Ziyarete geldiğimde bile kimse burada olduğumu bilmezdi. Dışarı çıkıp insanları görecek kadar uzun kalmazdım. Muhtemelen yıllar önce buradan ayrıldığımı ve bugüne kadar hiç dönmediğimi düşünüyorlardı.
Park edip arabadan inerek biraz sırtımı esnetip bacaklarımdaki uyuşukluk hissinden kurtulmaya çalıştım. Büyüdüğüm eve baktım. Siyah panjurlu, beyaz badanalı evin pencerelerinin altında çiçek saksıları asılıydı.
Büyükannemin güneş batana kadar dışarıda kalıp aşk romanlarını okuyarak salıncağında sallandığı kocaman bir sundurması da vardı.
Büyükbabam burada oturuyordu. Bana bakıp elini kalbine götürdü. “Yanlış mı görüyorum, yoksa dünyanın en güzel torunu sonunda evine mi döndü?”
Kocaman gülümsedim. Şimdiye kadar onun sesini duymayı ne kadar özlediğimi fark etmemiştim.
“Yanlış mı görüyorum, yoksa dünyanın en iyi dedesi karşımda saçmalıyor mu?”
Kısaca kıkırdadığını duydum. Büyükannemin ölümüyle başa çıkmakta zorlanıyordu. Bunu görebiliyordum. Ayağa kalkıp beni kollarının arasına aldı.
“Sen her zaman açık ve net oldun, hataya yer bırakmayacak kadar gerçekçiydin. Kim olduğunu asla değiştirme Bexley.”
“Seni özledim büyükbaba.”
“Ben de seni Bex.”
“Pek iyi görünmüyorsun büyükbaba. Zor olduğunu biliyorum ama artık buradayım. Bunu birlikte atlatacağız.”
“Ben yaşlı bir adamım Bex. Yarının ya da bir sonraki dakikanın ne getireceğini asla bilemezsin.”
Ön kapının açıldığını duydum. Biri boğazını temizledi. Burada başka birisi daha vardı. Arkamı döndüğümde evin önünde büyükbabama ait olmayan bir kamyonet gördüm.
“Ah, Treyton. Birbirinizi hatırladığınızdan emin değilim. Sizi tekrar tanıştırayım. Bexley, bu Treyton. Treyton, bu da benim Bexley’m. Birlikte büyüdünüz ama belki de birbirinizi hatırlayamayacak kadar küçüktünüz.”
Bu adam, Treyton, kesinlikle muhteşem biriydi. Uzun saçlı ve topuzlu erkeklerin hiçbir zaman büyük hayranı olmadım çünkü çoğu beceremiyor ama Treyton, lanet olsun, bu saç ona çok yakışıyordu. Koyu kahverengi saçları vardı. Biçimli çenesi yaklaşık üç günlük gibi görünen bir sakalla kaplıydı.
Kahretsin, dövmeli ve topuzlu bir erkeğin beni bu kadar heyecanlandıracağını tahmin etmezdim.
Onda tüylerimi ürperten bir şey vardı. Bize doğru yürüyüşünü izledim. Neredeyse kristal berraklığındaki yeşil gözlerine baktığımda aniden durup kaldı. O da bana bakıyordu.
Büyükbabam kıkırdayıp, “Sana söylemiştim evlat,” gibi bir şey diyerek Treyton’ı içinde bulunduğu trans hâlinden çıkardı.
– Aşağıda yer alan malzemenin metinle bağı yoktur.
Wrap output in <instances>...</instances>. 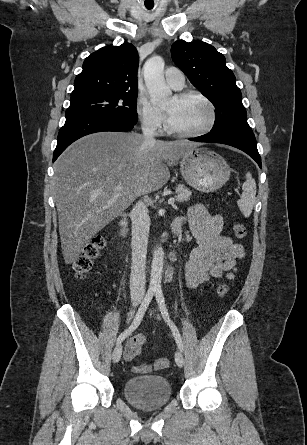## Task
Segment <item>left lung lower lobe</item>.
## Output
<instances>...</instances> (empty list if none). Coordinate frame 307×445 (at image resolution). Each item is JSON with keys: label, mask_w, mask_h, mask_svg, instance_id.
Returning a JSON list of instances; mask_svg holds the SVG:
<instances>
[{"label": "left lung lower lobe", "mask_w": 307, "mask_h": 445, "mask_svg": "<svg viewBox=\"0 0 307 445\" xmlns=\"http://www.w3.org/2000/svg\"><path fill=\"white\" fill-rule=\"evenodd\" d=\"M198 142L221 143L236 147L250 157H252L260 168H262L261 158L257 150L256 139L253 132L242 130H228L216 133H208L196 138L190 139Z\"/></svg>", "instance_id": "obj_1"}]
</instances>
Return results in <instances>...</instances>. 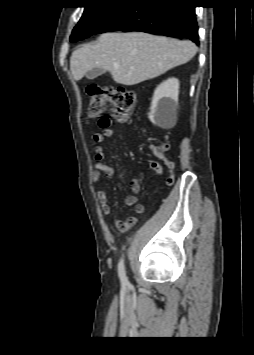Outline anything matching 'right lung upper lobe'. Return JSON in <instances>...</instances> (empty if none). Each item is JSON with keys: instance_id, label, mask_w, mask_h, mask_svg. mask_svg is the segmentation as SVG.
<instances>
[{"instance_id": "right-lung-upper-lobe-1", "label": "right lung upper lobe", "mask_w": 254, "mask_h": 355, "mask_svg": "<svg viewBox=\"0 0 254 355\" xmlns=\"http://www.w3.org/2000/svg\"><path fill=\"white\" fill-rule=\"evenodd\" d=\"M89 2H96V1H102V0H88ZM114 1H117V2H120V3H125V2H128V1H131V0H114Z\"/></svg>"}]
</instances>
Treyton boğazını temizleyip bana doğru son birkaç adım atarak tokalaşmak için elini uzattı.
“Merhaba Bexley, geri dönmene sevindim.”
Eline dokunur dokunmaz elektrik çarpmasıyla birden geri çekildim.
“Affedersin Treyton. Bunu beklemiyordum.”
Treyton sırıttı.
“Ben bekliyordum.”
Ne demek istemişti?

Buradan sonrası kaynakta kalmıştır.